Ziggy Yang is a Chinese installation and new media artist based in New York. His practice explores the complex dialogue between human emotions, cultural conditioning, and technology, positioning technology as both an interactive medium and a conceptual framework. Yang employs mechanical systems, programmable physical computing, artificial intelligence, and synthetic materials.
Cizzoe Yi Wang (b. 2000, China) is an interdisciplinary artist who grew up in the UK. She is working across installation, performance, sculpture, and documentary filmmaking. Conceptually driven and informed by her background in social anthropology, her practice explores human interaction as a structured game governed by societal rules.
Joana Pereira da Costa is a performance-based multidisciplinary artist whose work unfolds at the intersection of body, memory, and resistance. Drawing upon lived experience, feminist philosophy, and poetic inquiry, her practice engages performance as both method and metaphor, a space where the self is simultaneously deconstructed and reassembled.
Blanca de la Cruz is an artistic photographer and author of the book Reinventing Oneself in the Face of Adversity. Her work is born from stillness, driven by the need to transform pain into beauty. She explores themes such as vulnerability, resilience, identity, and the creativity woven into everyday life. Her images speak of transformation and the beauty that resides within human vulnerability.

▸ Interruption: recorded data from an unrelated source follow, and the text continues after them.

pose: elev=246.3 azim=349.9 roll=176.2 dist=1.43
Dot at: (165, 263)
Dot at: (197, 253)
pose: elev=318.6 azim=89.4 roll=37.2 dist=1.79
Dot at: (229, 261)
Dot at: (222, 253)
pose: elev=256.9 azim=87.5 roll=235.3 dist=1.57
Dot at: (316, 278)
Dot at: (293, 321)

Rodri is a Mexican, Muslim emerging artist, lawyer, entrepreneur, and philanthropist living in Dubai. He aims to help people in Mexico's courts while pursuing a career as a famous artist. To achieve this, he moved to the U.A.E., brought his guitar, and began developing his skills. He has visions and brings them into reality; it's about raising others' hearts through Rock.
Jiashun Zhou is a fibre artist whose work intricately explores the intersection of memory, space, and emotion through weaving. His artistic practice transforms personal experiences and fleeting moments into tangible, three-dimensional forms. Jiashun Zhou’s work is deeply influenced by his desire to decelerate the rapid pace of modern life and draw attention to the often-overlooked details.